What exactly are we taking the exp weighted average of? The mean across all mini batches and using a single mean for batch norm??
rossman_data_clean does not work for me. it looks like it is using nb_008 which is a part of old fastai api
Is L1 regularization ever used for deep NNs?
Is batch norm only used for continuous variables? Why?
What are the best practices for determining your embedding sizes for each categorical variable?
No it’s used in pretty much every layer afterward if you look at the model.
This was answered before in this thread.
What can you do when your train loss stops decreasing? So you can’t get the model to overfit at all… do you change the batchnorm momentum, put less dropout, change weight decay?
I don’t know about that. Typically with random forests when you make trees from random samples, the individual trees perform worse than a tree trained on the entire dataset. The benefit of bootstrapping trees is when you ensemble several of them at once. With a neural network you’re not training multiple models that you later ensemble together.
Jeremy was talking about Bernoulli random variables specifically in the context of drop-out, in which you are either using an activation (multiply by 1) or dropping it completely (multiply by 0). We aren’t using a Bernoulli for our category predictions.
For example if you are trying to predict an intercept (i.e. and offset) then absolute error might be more important. If you are trying to predict a slope (i.e a scale factor) then fractional error would be more important.
Do we train on the original image as well as the augmented one?
Usually the p_affine and p_lighting are not 1, so sometimes your images are the original ones.
Is there any way in the docs (or elsewhere) to see what to do instead when certain commands / modules have been deprecated?
I feel obligated to say I don’t like cats. I’m just shamelessly trying to get people to read our docs by putting kittens in them.

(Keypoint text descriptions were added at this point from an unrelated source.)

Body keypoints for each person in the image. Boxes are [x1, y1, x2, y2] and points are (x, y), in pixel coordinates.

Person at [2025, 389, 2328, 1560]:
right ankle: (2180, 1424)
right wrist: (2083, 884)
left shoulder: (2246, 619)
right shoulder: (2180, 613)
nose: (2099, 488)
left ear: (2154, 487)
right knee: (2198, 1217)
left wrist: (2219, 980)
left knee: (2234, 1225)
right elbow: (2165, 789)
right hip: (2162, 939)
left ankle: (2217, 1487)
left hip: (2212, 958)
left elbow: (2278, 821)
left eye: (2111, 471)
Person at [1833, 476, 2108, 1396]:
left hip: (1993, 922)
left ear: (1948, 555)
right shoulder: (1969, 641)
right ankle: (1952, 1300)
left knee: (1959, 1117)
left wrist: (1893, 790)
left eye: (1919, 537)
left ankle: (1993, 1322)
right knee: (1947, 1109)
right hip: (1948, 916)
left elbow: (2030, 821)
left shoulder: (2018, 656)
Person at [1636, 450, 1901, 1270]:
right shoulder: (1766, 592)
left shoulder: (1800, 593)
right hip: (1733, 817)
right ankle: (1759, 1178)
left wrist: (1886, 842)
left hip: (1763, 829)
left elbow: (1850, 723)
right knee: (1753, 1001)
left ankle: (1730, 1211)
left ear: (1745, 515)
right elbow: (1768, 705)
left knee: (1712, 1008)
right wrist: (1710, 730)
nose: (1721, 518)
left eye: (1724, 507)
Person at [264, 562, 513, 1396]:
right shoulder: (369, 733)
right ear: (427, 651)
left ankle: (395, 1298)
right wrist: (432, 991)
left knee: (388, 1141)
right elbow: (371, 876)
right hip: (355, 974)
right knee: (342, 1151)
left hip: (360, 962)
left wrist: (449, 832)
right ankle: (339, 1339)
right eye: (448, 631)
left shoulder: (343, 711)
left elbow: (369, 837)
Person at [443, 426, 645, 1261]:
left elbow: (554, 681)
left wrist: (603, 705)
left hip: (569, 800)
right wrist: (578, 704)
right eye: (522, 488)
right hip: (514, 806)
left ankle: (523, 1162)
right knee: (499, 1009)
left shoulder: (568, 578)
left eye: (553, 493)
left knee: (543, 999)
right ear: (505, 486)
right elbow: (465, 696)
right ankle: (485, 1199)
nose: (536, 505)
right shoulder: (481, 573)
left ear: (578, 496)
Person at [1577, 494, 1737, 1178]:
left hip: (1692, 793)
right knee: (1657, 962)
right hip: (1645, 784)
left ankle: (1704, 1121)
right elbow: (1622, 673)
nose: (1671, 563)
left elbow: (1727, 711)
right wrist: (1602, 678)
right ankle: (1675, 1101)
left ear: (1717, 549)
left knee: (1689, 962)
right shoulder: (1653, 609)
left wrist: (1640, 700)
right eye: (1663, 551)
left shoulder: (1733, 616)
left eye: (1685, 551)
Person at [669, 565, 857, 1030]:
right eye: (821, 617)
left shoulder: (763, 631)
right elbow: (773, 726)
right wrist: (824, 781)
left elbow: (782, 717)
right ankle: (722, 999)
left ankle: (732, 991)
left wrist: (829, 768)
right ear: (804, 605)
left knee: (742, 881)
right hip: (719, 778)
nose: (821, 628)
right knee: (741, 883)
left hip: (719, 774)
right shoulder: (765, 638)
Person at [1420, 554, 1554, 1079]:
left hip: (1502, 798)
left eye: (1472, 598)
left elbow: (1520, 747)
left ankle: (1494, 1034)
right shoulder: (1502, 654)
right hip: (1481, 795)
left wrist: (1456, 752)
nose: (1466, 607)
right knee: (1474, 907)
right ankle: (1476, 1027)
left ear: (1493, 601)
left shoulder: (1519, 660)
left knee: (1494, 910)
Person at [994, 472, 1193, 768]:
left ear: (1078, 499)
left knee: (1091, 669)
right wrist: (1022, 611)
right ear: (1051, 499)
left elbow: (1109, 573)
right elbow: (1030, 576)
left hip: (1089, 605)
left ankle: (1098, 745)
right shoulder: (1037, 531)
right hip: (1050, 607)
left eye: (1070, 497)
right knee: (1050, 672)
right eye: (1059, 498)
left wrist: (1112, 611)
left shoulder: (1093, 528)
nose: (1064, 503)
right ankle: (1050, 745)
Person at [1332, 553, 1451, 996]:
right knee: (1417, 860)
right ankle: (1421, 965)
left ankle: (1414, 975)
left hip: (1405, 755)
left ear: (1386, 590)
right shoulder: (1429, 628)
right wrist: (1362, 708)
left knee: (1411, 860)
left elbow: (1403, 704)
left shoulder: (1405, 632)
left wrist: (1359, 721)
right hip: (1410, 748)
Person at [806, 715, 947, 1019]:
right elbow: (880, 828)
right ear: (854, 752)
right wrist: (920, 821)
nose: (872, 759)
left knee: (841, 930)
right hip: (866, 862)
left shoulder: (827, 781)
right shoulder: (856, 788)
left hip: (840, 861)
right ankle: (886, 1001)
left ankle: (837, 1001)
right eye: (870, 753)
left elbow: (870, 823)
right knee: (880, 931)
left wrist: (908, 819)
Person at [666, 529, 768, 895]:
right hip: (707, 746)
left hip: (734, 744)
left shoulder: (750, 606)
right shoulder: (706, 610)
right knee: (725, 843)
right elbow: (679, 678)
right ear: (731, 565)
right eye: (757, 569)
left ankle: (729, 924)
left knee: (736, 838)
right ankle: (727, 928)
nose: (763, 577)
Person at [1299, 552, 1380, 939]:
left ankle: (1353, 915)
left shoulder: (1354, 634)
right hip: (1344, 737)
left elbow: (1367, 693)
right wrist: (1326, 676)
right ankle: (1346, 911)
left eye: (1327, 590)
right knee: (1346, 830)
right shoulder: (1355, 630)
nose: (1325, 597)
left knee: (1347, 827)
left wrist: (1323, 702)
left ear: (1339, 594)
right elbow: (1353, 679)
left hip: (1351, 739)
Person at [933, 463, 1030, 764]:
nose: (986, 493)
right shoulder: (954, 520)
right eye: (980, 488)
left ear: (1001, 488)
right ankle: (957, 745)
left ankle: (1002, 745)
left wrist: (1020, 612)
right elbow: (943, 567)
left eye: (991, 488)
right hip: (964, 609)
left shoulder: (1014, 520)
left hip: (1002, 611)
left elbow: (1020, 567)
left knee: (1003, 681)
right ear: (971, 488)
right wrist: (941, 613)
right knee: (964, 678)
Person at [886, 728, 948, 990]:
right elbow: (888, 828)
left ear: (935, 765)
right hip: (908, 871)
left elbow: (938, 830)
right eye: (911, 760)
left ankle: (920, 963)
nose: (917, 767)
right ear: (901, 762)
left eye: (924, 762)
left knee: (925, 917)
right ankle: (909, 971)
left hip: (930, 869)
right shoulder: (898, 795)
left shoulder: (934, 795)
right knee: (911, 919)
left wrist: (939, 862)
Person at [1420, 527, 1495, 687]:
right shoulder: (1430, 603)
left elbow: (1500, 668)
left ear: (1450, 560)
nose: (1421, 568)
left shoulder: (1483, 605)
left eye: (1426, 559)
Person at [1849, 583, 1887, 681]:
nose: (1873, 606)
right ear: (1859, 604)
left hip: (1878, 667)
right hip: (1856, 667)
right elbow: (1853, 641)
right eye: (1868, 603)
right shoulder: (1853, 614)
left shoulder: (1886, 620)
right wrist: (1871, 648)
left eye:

What about using these kinds of data augmentation techniques on abstract images, like spectrograms?
What do you mean by afterward?
So if I train only one epoch, the network trains on only one version of the image (which could be an original or an augmented one)?
use Pandas, everybody loves Pandas
Is there an roc_auc metric that we can pass to a Learner
in case of an imbalanced classes in binary classification tasks?